April 2024
In Modesto, there aren’t any physical banks located on the west side of town, west of State Route 99, the Golden State Highway. A freight train line runs roughly parallel to the highway and sometimes long trains pass through Modesto, blocking traffic between the east and west sides of town. When that happens, the only way to get from downtown Modesto to the west side is to use the Needham overpass, which opened in 2004. Alternatively, a driver could take city streets to the Briggsmore-Carpenter overpass which would take about 15 minutes without traffic, stop signs, and traffic signals. Given the usual traffic patterns, such a trip would take at least 20 minutes or more and put one several miles out of the way. And by that time, the train would have already passed through downtown.
The banks and credit unions in Modesto are located downtown and scattered all around the eastern side of town. In any case, ATMs (Automatic Teller Machines) where cash can be withdrawn are all over the city and can be found in stores, gas stations, and even some restaurants.
In 2024 many people didn’t carry cash because they used debit and credit cards to pay for things. On the other hand, paper money sometimes did come in handy, especially when purchasing lottery tickets or things at a garage sale. Some people didn’t carry credit cards and used their phones to make purchases because all that credit card information could be stored in them.

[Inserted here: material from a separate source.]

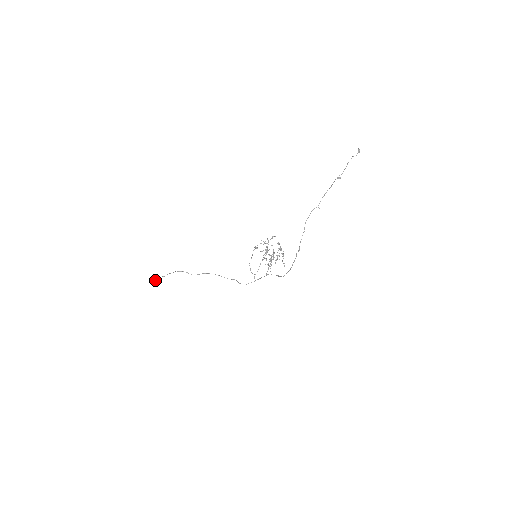
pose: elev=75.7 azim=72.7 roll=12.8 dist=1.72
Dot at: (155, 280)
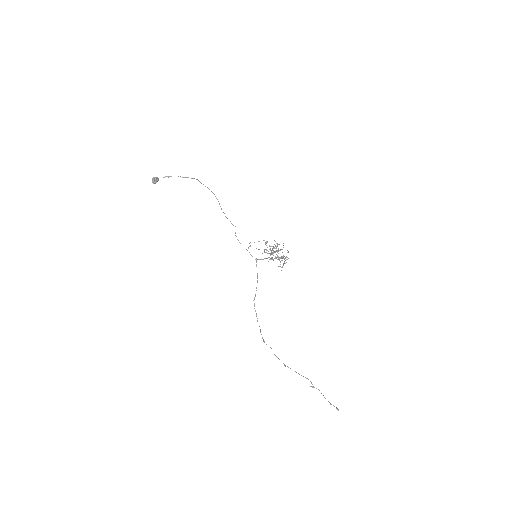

In early April 2024, one of the lottery jackpots was over a billion dollars. I decided to buy some lottery tickets, but I needed cash for the lottery ticket dispensing machine at a nearby supermarket. I found an ATM attached to a nearby bank out on Oakdale Road.
The sky was overcast, its clouds merged into a grim, depressing mass. Similarly, the parking was a flat, dull, gray expanse with a few dandelions defiantly poking up from cracks in the asphalt, reminding me of the ongoing processes of ecological succession.
A beat-up car with different colored body parts, broken fenders, and multiple dents sat about 25 to 30 meters from the ATM. The car sat by itself in front of a large empty storefront that once housed a supermarket. The other cars in the parking lot were farther away, in front of a large drugstore and several other businesses still open in the shopping center.
The lone occupant of the beat-up car watched me as I withdrew money from the ATM. I could feel the hairs rise on the back of my neck. My fight-or-flight instincts kicked in, but there wouldn’t be any flight, since I hobbled around with a bad hip at the time. The person in the car appeared to wear a hat and a heavy coat. I saw smoke drifting from the open windows. I thought he might have been smoking marijuana. It wasn’t; he smoked something more dangerous and unpredictable, a drug called Goofron-63. Later that evening, the news relayed a story about a Modesto man who went berserk in a parking lot.
The newscaster said the suspect rammed his car into several parked cars before crashing into an ATM, the very same ATM I used earlier that afternoon. The crash caused him to be pinned under the steering wheel of his car, but when the police, fire department, and emergency medical personnel showed up to investigate and provide assistance, they found the driver loudly singing “O Happy Day,” the one made popular by the Edwin Hawkins Singers in the late 1960s. But he substituted the word “crappy” for “happy.” The police department spokesperson told reporters that the guy “drove around the parking lot like he was in the demolition derby or something.”
A television news reporter told his audience, “I gotta tell ya, this is going to be an insurance nightmare. Several vehicles were damaged by the suspect, who remains handcuffed to a bed in a local hospital. He’s facing several charges, including possession of a dangerous narcotic.” When the news went to commercial, the station played a few bars of the Edwin Hawkins Singers’ version of “Oh Happy Day.”
A couple of days later the winning numbers for the billion-plus lottery drawing were announced. I won a total of four dollars. Life goes on, right?